# DATASET EXTRACT:
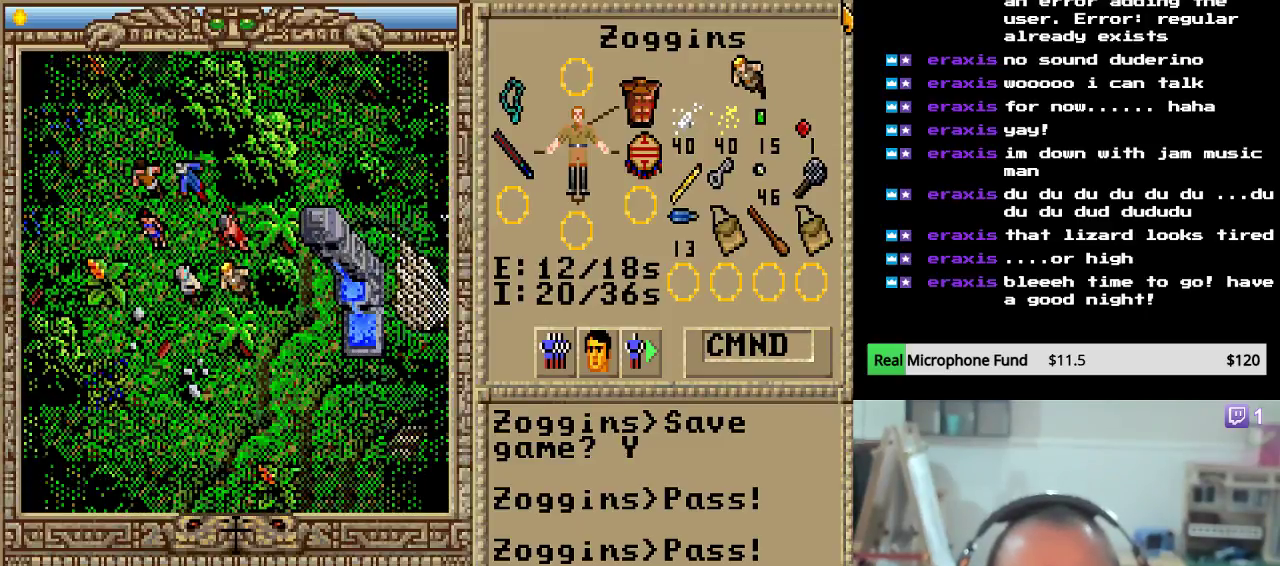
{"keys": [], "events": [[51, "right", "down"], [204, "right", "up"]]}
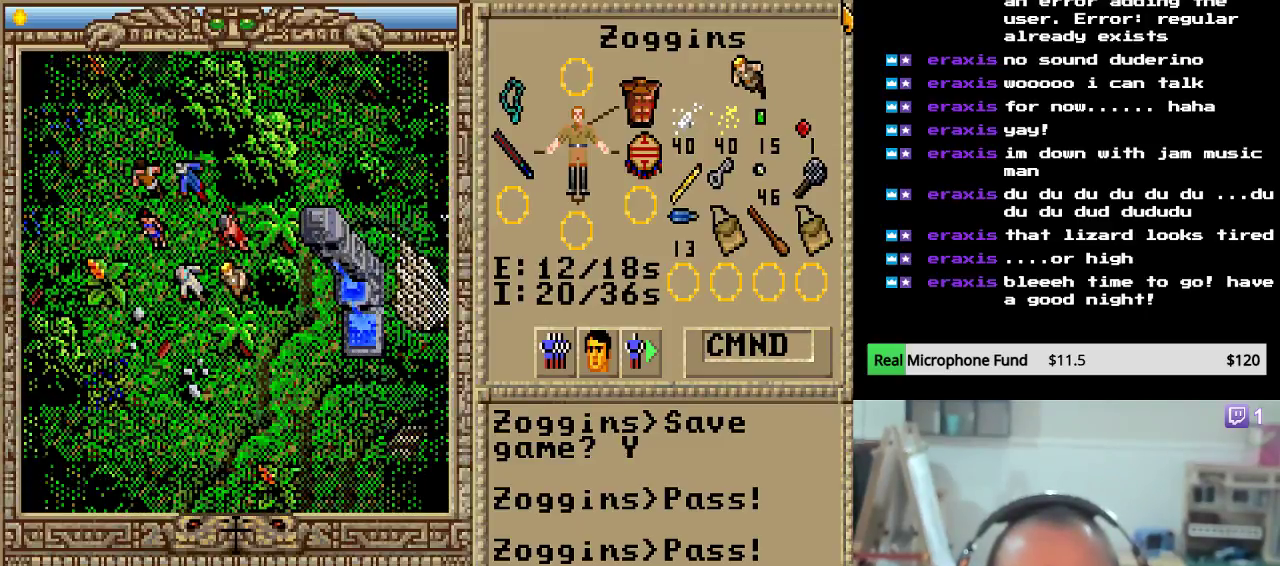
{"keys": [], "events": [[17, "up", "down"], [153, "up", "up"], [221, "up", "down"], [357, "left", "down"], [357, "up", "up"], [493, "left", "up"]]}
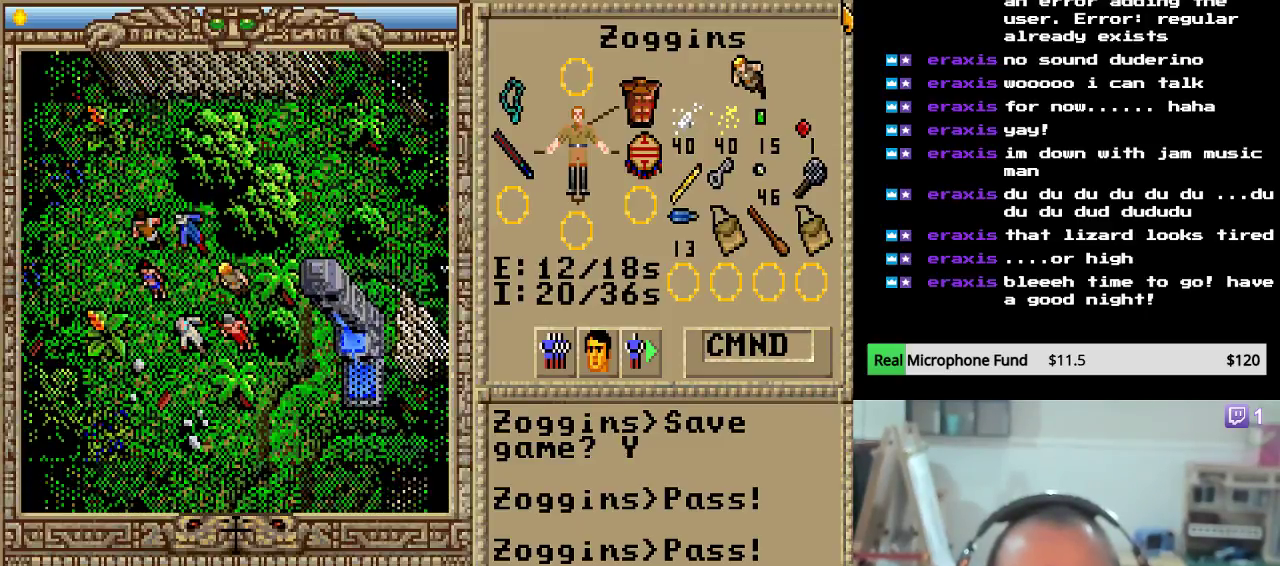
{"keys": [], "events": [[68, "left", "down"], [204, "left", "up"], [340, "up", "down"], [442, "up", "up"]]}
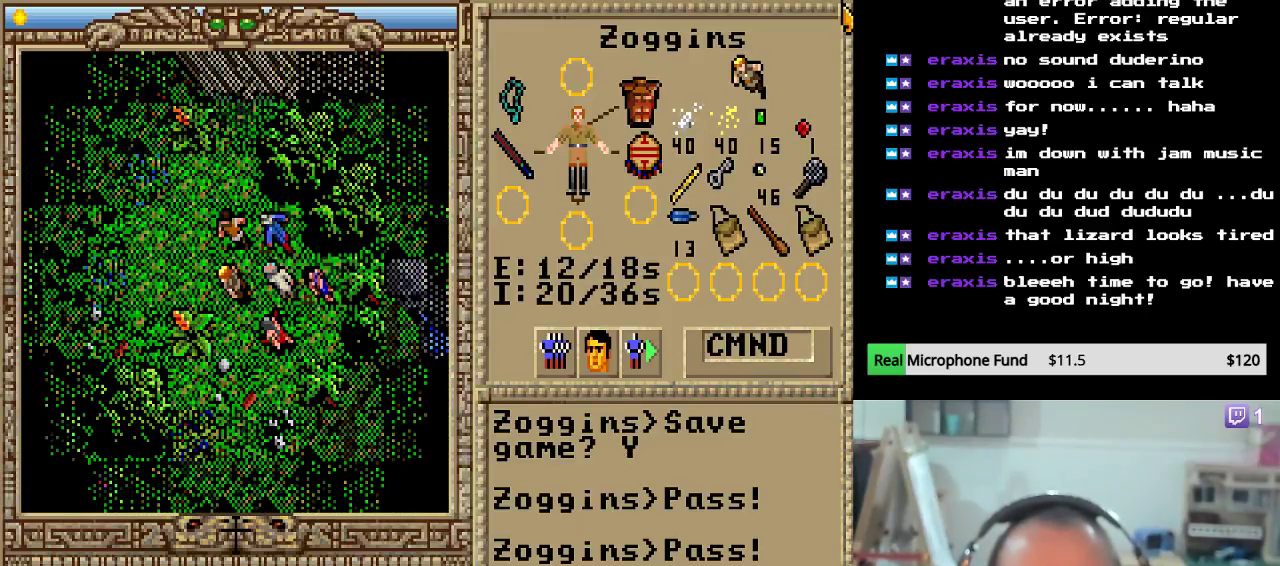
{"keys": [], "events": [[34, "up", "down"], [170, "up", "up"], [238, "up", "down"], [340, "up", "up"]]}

* * *

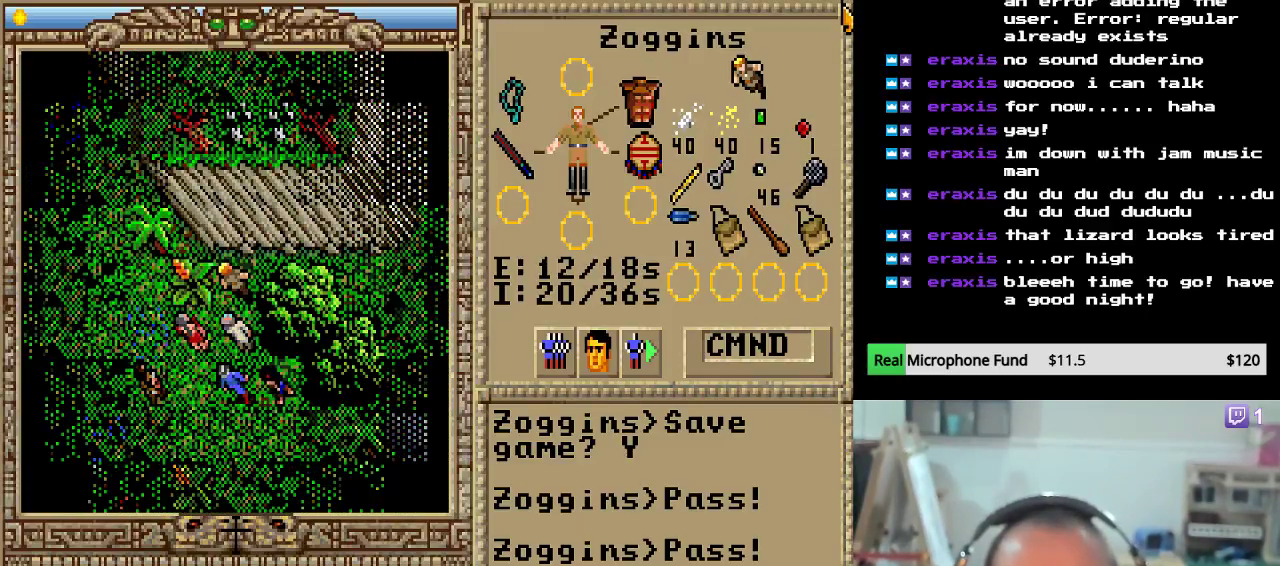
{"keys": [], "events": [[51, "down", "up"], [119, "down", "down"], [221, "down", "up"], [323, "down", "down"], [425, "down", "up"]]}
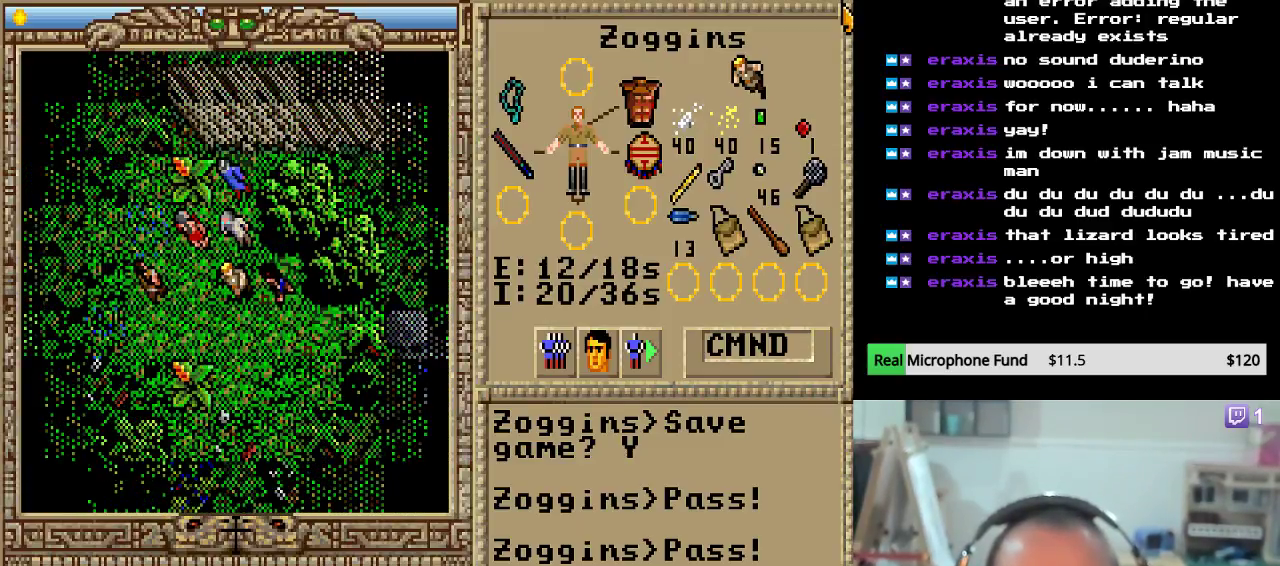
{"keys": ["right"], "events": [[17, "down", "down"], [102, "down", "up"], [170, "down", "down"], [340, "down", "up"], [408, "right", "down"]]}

# PROBLEM DESCRIPTION:
If a line of the material contains the word "right", pick it out and copy it.

# COMPLETED TASK:
{"keys": [], "events": [[51, "right", "down"], [204, "right", "up"]]}
{"keys": ["right"], "events": [[17, "down", "down"], [102, "down", "up"], [170, "down", "down"], [340, "down", "up"], [408, "right", "down"]]}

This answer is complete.